Extreme conditions prompt burn ban

Posted July 3, 2012 at 2:02 pm


As Clinton County and most of the Ohio Valley region is just coming out of one of the worst heat waves over an extended period in history, the drought-like conditions continue to persist, prompting an open burn ban which will remain in effect until further notice.

Clinton County Judge/Executive Lyle Huff, last Thursday, June 28, officially issued an open burning ban for the county with a “no outside burn order” being in effect until further notice.

Those extreme conditions also forced the Albany – Clinton County Chamber of Commerce to cancel the annual fireworks show that had been set to be staged on Tuesday night, July 3.

Normally held at the Clinton County Fairgrounds, it was feared that with the area being surrounded by dry grass fields, homes and wooded areas, the risks involved were just too dangerous to continue with plans to hold the show.

At presstime, it was not known if the show would be completely cancelled, or held at a later date after sufficient rainfall had eliminated the extremely dry conditions.

Although the extremely high temperatures early this week had subsided from the 103-106 degree range down to just the upper 90s and predicted to be in the mid-90s by late in the week, the lack of rainfall continues to make outdoor burning extremely dangerous.

The open burning ban states in part that, “due to excessive dryness and fire hazard conditions, pursuant to Kentucky Statute, I do hereby issue a No Outside Burn Order countywide, effective immediately, banning all open burning in all areas of Clinton County.

“This Order includes the lighting of fireworks and burning of any materials outdoors.

“A lack of rain in recent weeks has produced dry conditions in area grasslands and woodlands, lawn and shrubbery, which poses an increased risk of damage from wildfires, caused by open burning and fireworks.”

The order further states the ban will be lifted by order, “after sufficient rainfall to abate the hazardous conditions.”

Kentucky Revised Statutes provides for penalties for violations of not less than $50 nor more than $500.

The timing of the heat and especially the lack of rain also wasn’t an asset, as it is occurring through the July 4 holidays–when the setting off of fireworks is prevalent.

As noted in the burn order, fireworks was included for a reason, as they can cause fires quickly in such dry conditions.

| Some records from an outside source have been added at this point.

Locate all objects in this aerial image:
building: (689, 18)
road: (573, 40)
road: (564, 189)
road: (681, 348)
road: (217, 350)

The recent heat wave that struck the region and other parts of the country began early last week, with temperatures rising from around the mid-90 mark upwards to at or above 105 degrees and heat indexes up to 110 degrees over a period a few days, primarily this past weekend.

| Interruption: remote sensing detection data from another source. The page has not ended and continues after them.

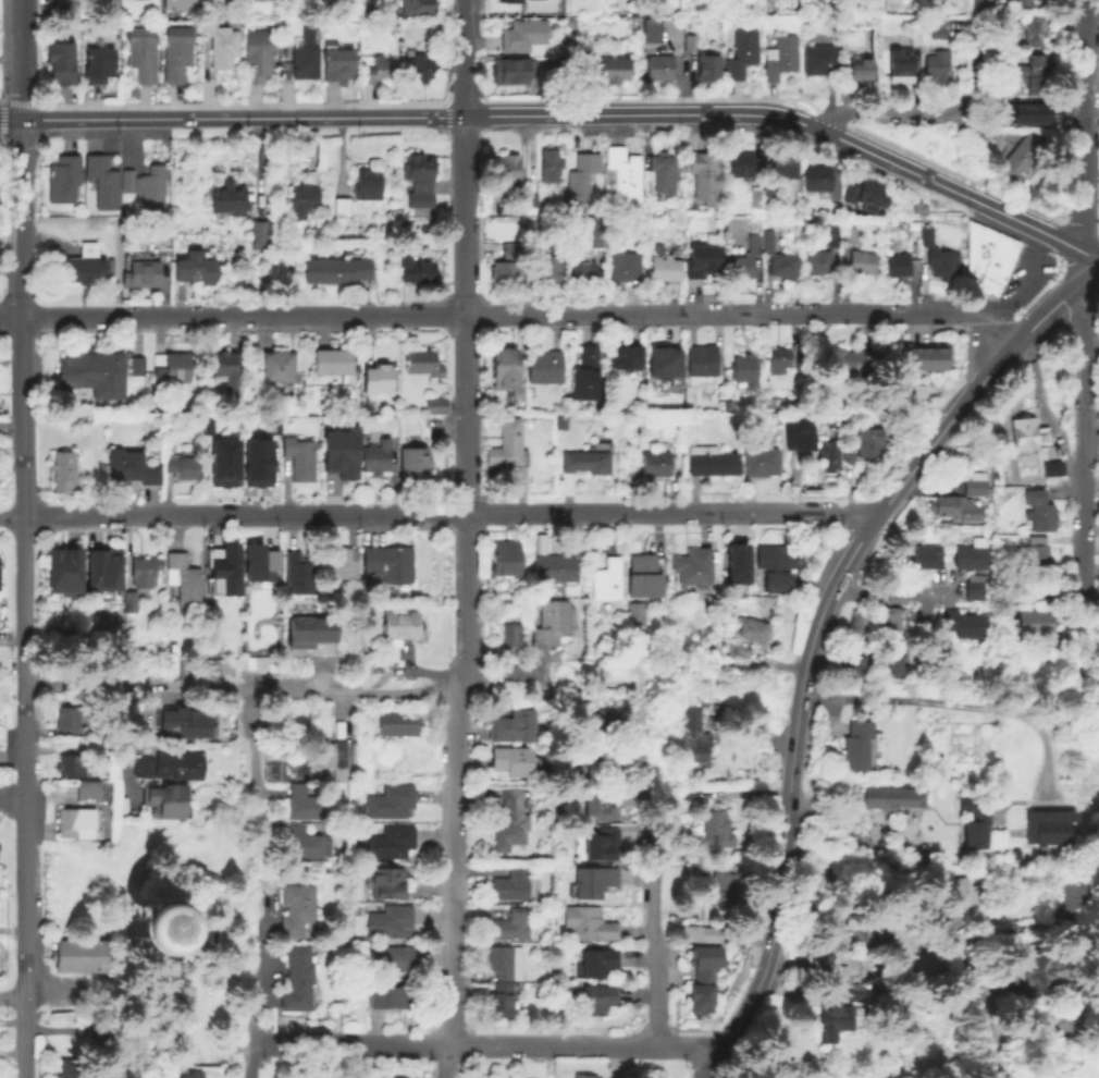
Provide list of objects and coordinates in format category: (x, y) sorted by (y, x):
building: (505, 0)
building: (899, 1)
building: (1023, 2)
building: (179, 4)
building: (417, 7)
building: (63, 9)
building: (1009, 17)
building: (647, 30)
building: (1033, 30)
building: (934, 32)
building: (283, 34)
building: (523, 34)
building: (911, 38)
building: (686, 44)
building: (219, 45)
road: (976, 51)
building: (737, 55)
building: (141, 56)
building: (176, 56)
road: (464, 57)
road: (20, 58)
building: (304, 58)
building: (776, 58)
building: (257, 59)
building: (815, 60)
building: (61, 63)
building: (895, 64)
building: (931, 64)
building: (337, 65)
building: (561, 65)
building: (98, 68)
building: (599, 68)
building: (655, 69)
building: (418, 70)
building: (854, 70)
building: (379, 72)
building: (703, 72)
building: (513, 73)
building: (1034, 75)
road: (630, 112)
building: (1028, 112)
road: (884, 113)
road: (242, 116)
traffic signals: (4, 117)
road: (10, 117)
traffic signals: (39, 117)
road: (1084, 125)
road: (954, 134)
building: (1007, 162)
road: (464, 164)
building: (543, 165)
building: (736, 165)
building: (779, 166)
building: (506, 170)
road: (955, 171)
building: (619, 174)
building: (657, 175)
building: (698, 178)
building: (813, 178)
building: (576, 180)
building: (62, 181)
building: (418, 182)
road: (936, 182)
building: (101, 183)
building: (365, 187)
building: (145, 188)
building: (762, 192)
building: (862, 194)
building: (527, 198)
building: (751, 198)
building: (303, 200)
building: (226, 201)
building: (914, 208)
building: (340, 209)
road: (21, 217)
building: (915, 226)
building: (257, 230)
building: (595, 230)
building: (852, 233)
building: (832, 234)
building: (927, 235)
building: (767, 241)
building: (532, 244)
building: (512, 250)
building: (985, 257)
road: (1084, 258)
building: (745, 259)
building: (702, 260)
building: (862, 261)
building: (819, 262)
building: (944, 262)
building: (86, 264)
building: (784, 264)
building: (897, 264)
road: (1094, 265)
building: (665, 266)
building: (195, 267)
building: (625, 267)
building: (416, 269)
building: (549, 270)
building: (583, 271)
building: (335, 272)
building: (507, 272)
building: (142, 273)
parking lot: (1020, 279)
road: (1014, 290)
road: (948, 313)
road: (378, 314)
road: (430, 314)
road: (670, 314)
road: (190, 315)
road: (10, 316)
road: (1077, 342)
building: (622, 356)
building: (905, 356)
building: (934, 356)
building: (662, 359)
building: (846, 359)
building: (702, 360)
building: (778, 360)
building: (333, 361)
building: (423, 363)
building: (139, 364)
building: (278, 365)
building: (545, 365)
building: (504, 366)
building: (171, 367)
building: (744, 367)
building: (226, 370)
building: (92, 373)
building: (585, 373)
building: (379, 378)
building: (435, 404)
building: (205, 424)
building: (271, 424)
building: (798, 433)
building: (1021, 435)
building: (506, 443)
building: (864, 443)
building: (343, 452)
building: (826, 454)
building: (377, 456)
building: (299, 459)
building: (712, 460)
building: (587, 461)
building: (763, 461)
building: (222, 462)
building: (255, 462)
building: (656, 462)
building: (414, 464)
building: (183, 465)
building: (131, 469)
building: (1046, 470)
building: (61, 472)
building: (975, 484)
road: (1078, 502)
building: (947, 506)
road: (495, 510)
road: (701, 510)
road: (408, 511)
road: (335, 512)
building: (1040, 512)
road: (306, 513)
road: (258, 514)
road: (178, 515)
road: (78, 517)
road: (11, 518)
building: (924, 555)
building: (971, 555)
building: (1038, 557)
building: (504, 558)
building: (737, 560)
building: (257, 562)
building: (389, 562)
building: (340, 563)
building: (779, 563)
building: (694, 565)
building: (62, 567)
building: (554, 567)
building: (102, 568)
building: (224, 568)
building: (145, 571)
building: (298, 573)
building: (641, 576)
building: (185, 578)
building: (608, 580)
building: (977, 589)
road: (887, 595)
building: (132, 601)
building: (635, 614)
building: (400, 623)
building: (552, 623)
building: (888, 623)
building: (1034, 625)
building: (967, 628)
building: (307, 629)
road: (463, 629)
building: (753, 631)
building: (512, 633)
road: (811, 634)
building: (890, 662)
building: (860, 669)
road: (498, 671)
road: (241, 692)
road: (22, 697)
road: (954, 703)
building: (67, 715)
building: (600, 722)
building: (398, 723)
building: (181, 724)
building: (513, 724)
building: (695, 733)
building: (858, 742)
building: (329, 754)
road: (252, 759)
building: (512, 759)
building: (592, 761)
building: (68, 764)
building: (169, 764)
building: (340, 774)
building: (88, 788)
building: (689, 790)
road: (11, 797)
building: (892, 799)
building: (166, 800)
building: (602, 801)
building: (303, 802)
building: (390, 802)
building: (975, 818)
building: (510, 820)
building: (75, 822)
building: (1052, 822)
building: (716, 826)
building: (390, 841)
building: (302, 842)
building: (603, 842)
road: (145, 855)
road: (653, 871)
building: (594, 880)
building: (386, 883)
building: (512, 883)
building: (722, 884)
building: (963, 887)
building: (1068, 889)
building: (296, 908)
park: (149, 912)
road: (930, 912)
road: (232, 919)
building: (390, 921)
building: (588, 922)
building: (510, 925)
building: (154, 927)
water tower: (158, 929)
building: (865, 930)
building: (699, 933)
building: (79, 955)
building: (391, 957)
road: (148, 958)
building: (598, 960)
building: (505, 961)
building: (1039, 965)
building: (836, 971)
building: (298, 977)
building: (706, 977)
building: (852, 989)
road: (11, 996)
building: (385, 996)
building: (599, 997)
building: (501, 998)
building: (930, 999)
road: (255, 1006)
building: (831, 1014)
building: (1051, 1020)
road: (484, 1044)
road: (444, 1061)
building: (70, 1067)
building: (177, 1074)
building: (586, 1075)
building: (294, 1077)
building: (374, 1077)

That excessive heat not only caused danger of fires, but health hazards as well, prompting heat stroke safety precautions to be issued throughout the state.

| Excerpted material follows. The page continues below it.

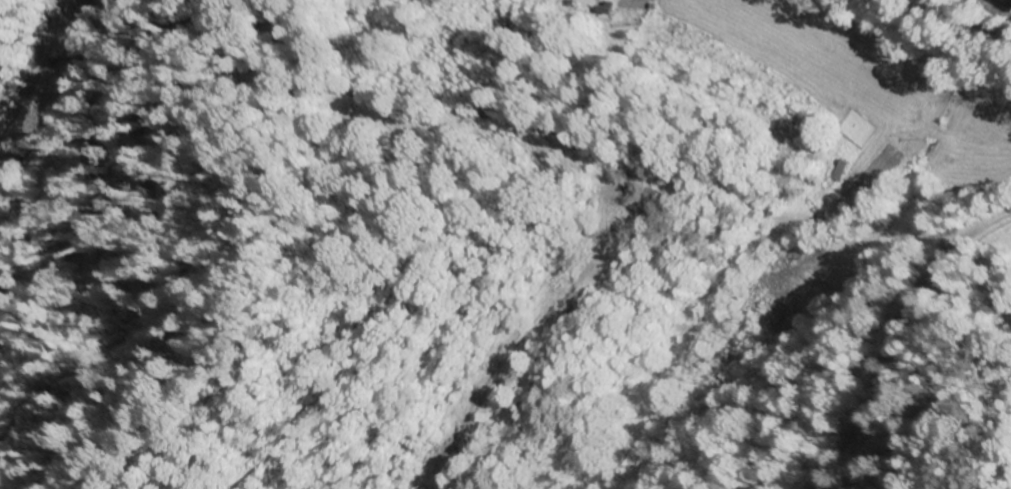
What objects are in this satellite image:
building: (1001, 7)
road: (964, 23)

In recent days, several outdoor fires, including many grass fires, have been reported, keeping local fire departments on the alert and causing wildfires in woodland areas, burning several acres of woodland.

These situations include brown burnt lawns, gardens and crops being reduced in value and putting stress on other agricultural areas, such as heat stress on cattle.

Even though the dangerously high temperatures are expected to return somewhat to normal over the next few days, the problem of drought and no rain is now a major concern across the county and region, which may result in the outdoor burn ban being in place for sometime.

To add to the situation, the short range weather forecast also isn’t providing much relief, as little or no rainfall is being predicted over the next few days for the entire state.

Judge Huff said this past weekend his main concern was the safety of the citizens of Clinton County in ordering the open outdoor burn ban. Although he said it was an inconvenience for some residents, the danger of fires that could result in burning outdoors was too high to risk the safety of both property and persons.

The only exception to the burn ban related to a “fireworks display” overseen by a professional pyrotechnics company who does fireworks shows, or if the city of Albany government allowed for burning in situations within the city limits.

However, due to the extremely dry conditions, the annual Albany/Clinton County Chamber of Commerce fireworks display, which was scheduled to be held this past Tuesday night, July 3, was cancelled due to the high risk.

Albany Police Officer Jim Guffey and Clinton Deputy Sheriff Steve Martin were working to contain a grass fire on the Old Monticello Road last Thursday, when the first members of the Albany Fire Department arrived on the scene. The fire had spread through a yard and was less than 10 feet from the large wooden barn in the background when it was brought under control.